■ **WHAT IS EXPECTED**
Each line that includes the word "RegistryEntry" should be copied from the records.

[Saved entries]
───

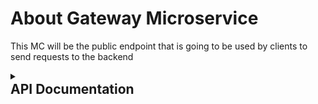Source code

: # About Gateway Microservice

This MC will be the public endpoint that is going to be used by clients to send requests to the backend


[comment]: <> (API DOC SECTION)
<details>
<summary>
<h2 style="margin: 0rem ">API Documentation</h2>
</summary>

[comment]: <> (API DOC SECTION -> SIGN UP)
<details>

<summary>
<h3 style="margin: 0rem">Sign-Up</h3>
</summary>

Request Payload : email [text], cred [text] <br/>
Response Payload: data [boolean], message [string] (stating the reason when data is false) <br/>
<h3>FLOW</h3>
<list>
<p>1. Gateway_MC WILL CALL Auth_MC.</p>
<p>2. Auth_MC will return {boolean, message} to Gateway_MC.</p>
<p>3. Gateway_MC will return {boolean,message} to Client.</p>

<list/>


</details>

[comment]: <> (API DOC SECTION -> SIGN IN)
<details>

<summary>
<h3 style="margin: 0rem">Sign-In</h3>
</summary>

Request Payload : email [text], cred [text] <br/>
Response Payload: data [text] (JWT token that client is going to use for Authorization), message [string] (stating the reason when status code is NOT OK) <br/>
<h3>FLOW</h3>
<list>
<p>1. Gateway_MC WILL CALL Auth_MC.</p>
<p>2. Auth_MC will return {text, message} to Gateway_MC.</p>
<p>3. Gateway_MC will return {text,message} to Client.</p>

<list/>


</details>



</details>

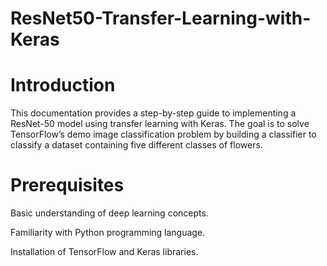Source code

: # ResNet50-Transfer-Learning-with-Keras

# Introduction

This documentation provides a step-by-step guide to implementing a ResNet-50 model using transfer learning with Keras. The goal is to solve TensorFlow’s demo image classification problem by building a classifier to classify a dataset containing five different classes of flowers.

# Prerequisites

Basic understanding of deep learning concepts.

Familiarity with Python programming language.

Installation of TensorFlow and Keras libraries.

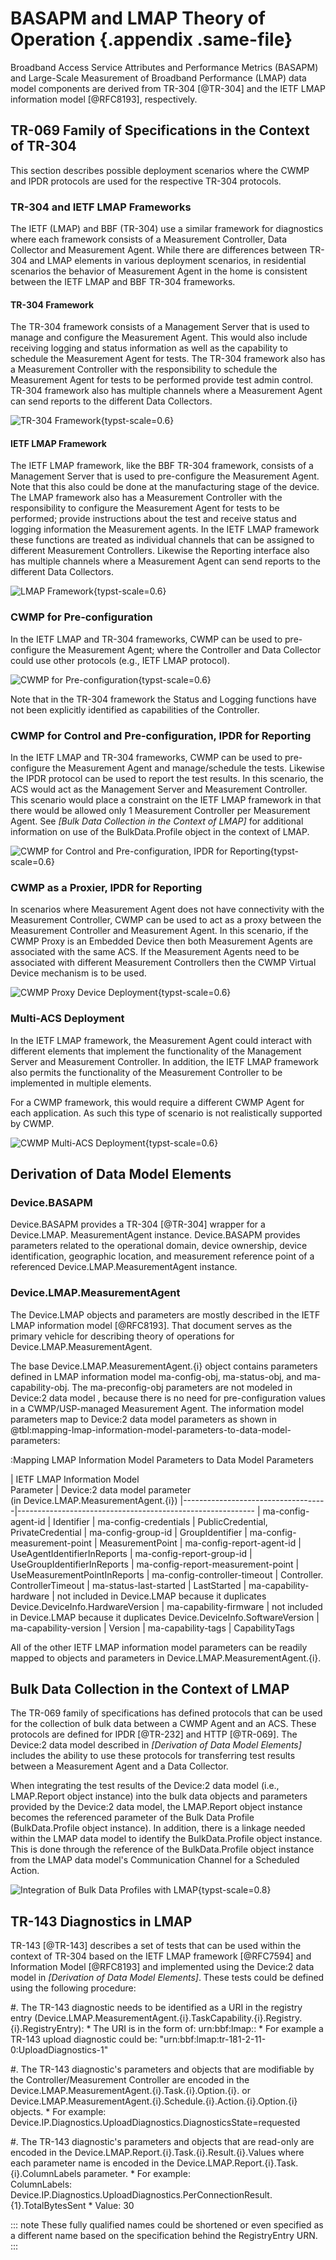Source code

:# BASAPM and LMAP Theory of Operation {.appendix .same-file}

Broadband Access Service Attributes and Performance Metrics (BASAPM) and Large-Scale Measurement of Broadband Performance (LMAP) data model components are derived from TR-304 [@TR-304] and the IETF LMAP information model [@RFC8193], respectively.

## TR-069 Family of Specifications in the Context of TR-304

This section describes possible deployment scenarios where the CWMP and IPDR protocols are used for the respective TR-304 protocols.

### TR-304 and IETF LMAP Frameworks

The IETF (LMAP) and BBF (TR-304) use a similar framework for diagnostics where each framework consists of a Measurement Controller, Data Collector and Measurement Agent. While there are differences between TR-304 and LMAP elements in various deployment scenarios, in residential scenarios the behavior of Measurement Agent in the home is consistent between the IETF LMAP and BBF TR-304 frameworks.

#### TR-304 Framework

The TR-304 framework consists of a Management Server that is used to manage and configure the Measurement Agent. This would also include receiving logging and status information as well as the capability to schedule the Measurement Agent for tests. The TR-304 framework also has a Measurement Controller with the responsibility to schedule the Measurement Agent for tests to be performed provide test admin control. TR-304 framework also has multiple channels where a Measurement Agent can send reports to the different Data Collectors.

![TR-304 Framework](/images/tr-304-framework.png){typst-scale=0.6}

#### IETF LMAP Framework

The IETF LMAP framework, like the BBF TR-304 framework, consists of a Management Server that is used to pre-configure the Measurement Agent. Note that this also could be done at the manufacturing stage of the device. The LMAP framework also has a Measurement Controller with the responsibility to configure the Measurement Agent for tests to be performed; provide instructions about the test and receive status and logging information the Measurement agents. In the IETF LMAP framework these functions are treated as individual channels that can be assigned to different Measurement Controllers. Likewise the Reporting interface also has multiple channels where a Measurement Agent can send reports to the different Data Collectors.

![LMAP Framework](/images/lmap-framework.png){typst-scale=0.6}

### CWMP for Pre-configuration

In the IETF LMAP and TR-304 frameworks, CWMP can be used to pre-configure the Measurement Agent; where the Controller and Data Collector could use other protocols (e.g., IETF LMAP protocol).

![CWMP for Pre-configuration](/images/cwmp-for-pre-configuration.png){typst-scale=0.6}

Note that in the TR-304 framework the Status and Logging functions have not been explicitly identified as capabilities of the Controller.

### CWMP for Control and Pre-configuration, IPDR for Reporting

In the IETF LMAP and TR-304 frameworks, CWMP can be used to pre-configure the Measurement Agent and manage/schedule the tests. Likewise the IPDR protocol can be used to report the test results. In this scenario, the ACS would act as the Management Server and Measurement Controller. This scenario would place a constraint on the IETF LMAP framework in that there would be allowed only 1 Measurement Controller per Measurement Agent. See *[Bulk Data Collection in the Context of LMAP]* for additional information on use of the BulkData.Profile object in the context of LMAP.

![CWMP for Control and Pre-configuration, IPDR for Reporting](/images/cwmp-for-control-and-pre-configuration-ipdr-for-reporting.png){typst-scale=0.6}

### CWMP as a Proxier, IPDR for Reporting

In scenarios where Measurement Agent does not have connectivity with the Measurement Controller, CWMP can be used to act as a proxy between the Measurement Controller and Measurement Agent. In this scenario, if the CWMP Proxy is an Embedded Device then both Measurement Agents are associated with the same ACS. If the Measurement Agents need to be associated with different Measurement Controllers then the CWMP Virtual Device mechanism is to be used.

![CWMP Proxy Device Deployment](/images/cwmp-proxy-device-deployment.png){typst-scale=0.6}

### Multi-ACS Deployment

In the IETF LMAP framework, the Measurement Agent could interact with different elements that implement the functionality of the Management Server and Measurement Controller. In addition, the IETF LMAP framework also permits the functionality of the Measurement Controller to be implemented in multiple elements.

For a CWMP framework, this would require a different CWMP Agent for each application. As such this type of scenario is not realistically supported by CWMP.

![CWMP Multi-ACS Deployment](/images/cwmp-multi-acs-deployment.png){typst-scale=0.6}

## Derivation of Data Model Elements

### Device.BASAPM

Device.BASAPM provides a TR-304 [@TR-304] wrapper for a Device.LMAP. MeasurementAgent instance. Device.BASAPM provides parameters related to the operational domain, device ownership, device identification, geographic location, and measurement reference point of a referenced Device.LMAP.MeasurementAgent instance.

### Device.LMAP.MeasurementAgent

The Device.LMAP objects and parameters are mostly described in the IETF LMAP information model [@RFC8193]. That document serves as the primary vehicle for describing theory of operations for Device.LMAP.MeasurementAgent.

The base Device.LMAP.MeasurementAgent.{i} object contains parameters defined in LMAP information model ma-config-obj, ma-status-obj, and ma-capability-obj. The ma-preconfig-obj parameters are not modeled in Device:2 data model , because there is no need for pre-configuration values in a CWMP/USP-managed Measurement Agent. The information model parameters map to Device:2 data model parameters as shown in @tbl:mapping-lmap-information-model-parameters-to-data-model-parameters:

:Mapping LMAP Information Model Parameters to Data Model Parameters

| IETF LMAP Information Model\
Parameter  | Device:2 data model parameter \
(in Device.LMAP.MeasurementAgent.{i})
|------------------------------------|-----------------------------------------------------------
| ma-config-agent-id                 | Identifier
| ma-config-credentials              | PublicCredential, PrivateCredential
| ma-config-group-id                 | GroupIdentifier
| ma-config-measurement-point        | MeasurementPoint
| ma-config-report-agent-id          | UseAgentIdentifierInReports
| ma-config-report-group-id          | UseGroupIdentifierInReports
| ma-config-report-measurement-point | UseMeasurementPointInReports
| ma-config-controller-timeout       | Controller. ControllerTimeout
| ma-status-last-started             | LastStarted
| ma-capability-hardware             | not included in Device.LMAP because it duplicates Device.DeviceInfo.HardwareVersion
| ma-capability-firmware             | not included in Device.LMAP because it duplicates Device.DeviceInfo.SoftwareVersion
| ma-capability-version              | Version
| ma-capability-tags                 | CapabilityTags

All of the other IETF LMAP information model parameters can be readily mapped to objects and parameters in Device.LMAP.MeasurementAgent.{i}.

## Bulk Data Collection in the Context of LMAP

The TR-069 family of specifications has defined protocols that can be used for the collection of bulk data between a CWMP Agent and an ACS. These protocols are defined for IPDR [@TR-232] and HTTP [@TR-069]. The Device:2 data model described in *[Derivation of Data Model Elements]* includes the ability to use these protocols for transferring test results between a Measurement Agent and a Data Collector.

When integrating the test results of the Device:2 data model (i.e., LMAP.Report object instance) into the bulk data objects and parameters provided by the Device:2 data model, the LMAP.Report object instance becomes the referenced parameter of the Bulk Data Profile (BulkData.Profile object instance). In addition, there is a linkage needed within the LMAP data model to identify the BulkData.Profile object instance. This is done through the reference of the BulkData.Profile object instance from the LMAP data model's Communication Channel for a Scheduled Action.

![Integration of Bulk Data Profiles with LMAP](/images/integration-of-bulk-data-profiles-with-lmap.png){typst-scale=0.8}

## TR-143 Diagnostics in LMAP

TR-143 [@TR-143] describes a set of tests that can be used within the context of TR-304 based on the IETF LMAP framework [@RFC7594] and Information Model [@RFC8193] and implemented using the Device:2 data model in *[Derivation of Data Model Elements]*. These tests could be defined using the following procedure:

#. The TR-143 diagnostic needs to be identified as a URI in the registry entry (Device.LMAP.MeasurementAgent.{i}.TaskCapability.{i}.Registry.{i}.RegistryEntry):
    * The URI is in the form of: urn:bbf:lmap:<BBF TR>:<DiagnosticProfileName>
    * For example a TR-143 upload diagnostic could be: "urn:bbf:lmap:tr-181-2-11-0:UploadDiagnostics-1"

#. The TR-143 diagnostic's parameters and objects that are modifiable by the Controller/Measurement Controller are encoded in the Device.LMAP.MeasurementAgent.{i}.Task.{i}.Option.{i}. or Device.LMAP.MeasurementAgent.{i}.Schedule.{i}.Action.{i}.Option.{i} objects.
    * For example: Device.IP.Diagnostics.UploadDiagnostics.DiagnosticsState=requested

#. The TR-143 diagnostic's parameters and objects that are read-only are encoded in the Device.LMAP.Report.{i}.Task.{i}.Result.{i}.Values where each parameter name is encoded in the Device.LMAP.Report.{i}.Task.{i}.ColumnLabels parameter.
    * For example:\
    ColumnLabels:\
    Device.IP.Diagnostics.UploadDiagnostics.PerConnectionResult.{1}.TotalBytesSent
    * Value: 30

::: note
These fully qualified names could be shortened or even specified as a different name based on the specification behind the RegistryEntry URN.
:::
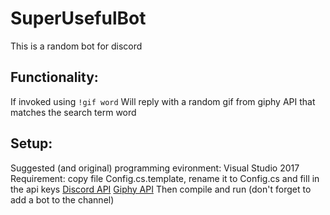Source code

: ﻿# SuperUsefulBot
This is a random bot for discord

## Functionality:
If invoked using
`!gif word`
Will reply with a random gif from giphy API that matches the search term word

## Setup:
Suggested (and original) programming evironment: Visual Studio 2017
Requirement:
copy file Config.cs.template, rename it to Config.cs and fill in the api keys
[Discord API](https://discordapp.com/developers)
[Giphy API](https://developers.giphy.com/dashboard/)
Then compile and run (don't forget to add a bot to the channel)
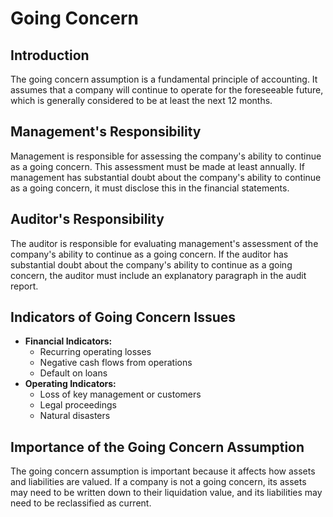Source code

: # Going Concern

## Introduction

The going concern assumption is a fundamental principle of accounting. It assumes that a company will continue to operate for the foreseeable future, which is generally considered to be at least the next 12 months.

## Management's Responsibility

Management is responsible for assessing the company's ability to continue as a going concern. This assessment must be made at least annually. If management has substantial doubt about the company's ability to continue as a going concern, it must disclose this in the financial statements.

## Auditor's Responsibility

The auditor is responsible for evaluating management's assessment of the company's ability to continue as a going concern. If the auditor has substantial doubt about the company's ability to continue as a going concern, the auditor must include an explanatory paragraph in the audit report.

## Indicators of Going Concern Issues

- **Financial Indicators:**
  - Recurring operating losses
  - Negative cash flows from operations
  - Default on loans
- **Operating Indicators:**
  - Loss of key management or customers
  - Legal proceedings
  - Natural disasters

## Importance of the Going Concern Assumption

The going concern assumption is important because it affects how assets and liabilities are valued. If a company is not a going concern, its assets may need to be written down to their liquidation value, and its liabilities may need to be reclassified as current.
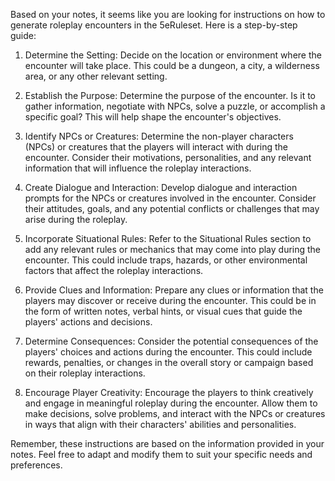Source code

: Based on your notes, it seems like you are looking for instructions on how to generate roleplay encounters in the 5eRuleset. Here is a step-by-step guide:

1. Determine the Setting: Decide on the location or environment where the encounter will take place. This could be a dungeon, a city, a wilderness area, or any other relevant setting.

2. Establish the Purpose: Determine the purpose of the encounter. Is it to gather information, negotiate with NPCs, solve a puzzle, or accomplish a specific goal? This will help shape the encounter's objectives.

3. Identify NPCs or Creatures: Determine the non-player characters (NPCs) or creatures that the players will interact with during the encounter. Consider their motivations, personalities, and any relevant information that will influence the roleplay interactions.

4. Create Dialogue and Interaction: Develop dialogue and interaction prompts for the NPCs or creatures involved in the encounter. Consider their attitudes, goals, and any potential conflicts or challenges that may arise during the roleplay.

5. Incorporate Situational Rules: Refer to the Situational Rules section to add any relevant rules or mechanics that may come into play during the encounter. This could include traps, hazards, or other environmental factors that affect the roleplay interactions.

6. Provide Clues and Information: Prepare any clues or information that the players may discover or receive during the encounter. This could be in the form of written notes, verbal hints, or visual cues that guide the players' actions and decisions.

7. Determine Consequences: Consider the potential consequences of the players' choices and actions during the encounter. This could include rewards, penalties, or changes in the overall story or campaign based on their roleplay interactions.

8. Encourage Player Creativity: Encourage the players to think creatively and engage in meaningful roleplay during the encounter. Allow them to make decisions, solve problems, and interact with the NPCs or creatures in ways that align with their characters' abilities and personalities.

Remember, these instructions are based on the information provided in your notes. Feel free to adapt and modify them to suit your specific needs and preferences.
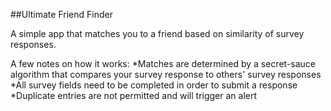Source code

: ##Ultimate Friend Finder

A simple app that matches you to a friend based on similarity of survey responses.

A few notes on how it works:
*Matches are determined by a secret-sauce algorithm that compares your survey response to others' survey responses
*All survey fields need to be completed in order to submit a response
*Duplicate entries are not permitted and will trigger an alert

───

■ **EXPECTED ANSWER**
#. The TR-143 diagnostic needs to be identified as a URI in the registry entry (Device.LMAP.MeasurementAgent.{i}.TaskCapability.{i}.Registry.{i}.RegistryEntry):
These fully qualified names could be shortened or even specified as a different name based on the specification behind the RegistryEntry URN.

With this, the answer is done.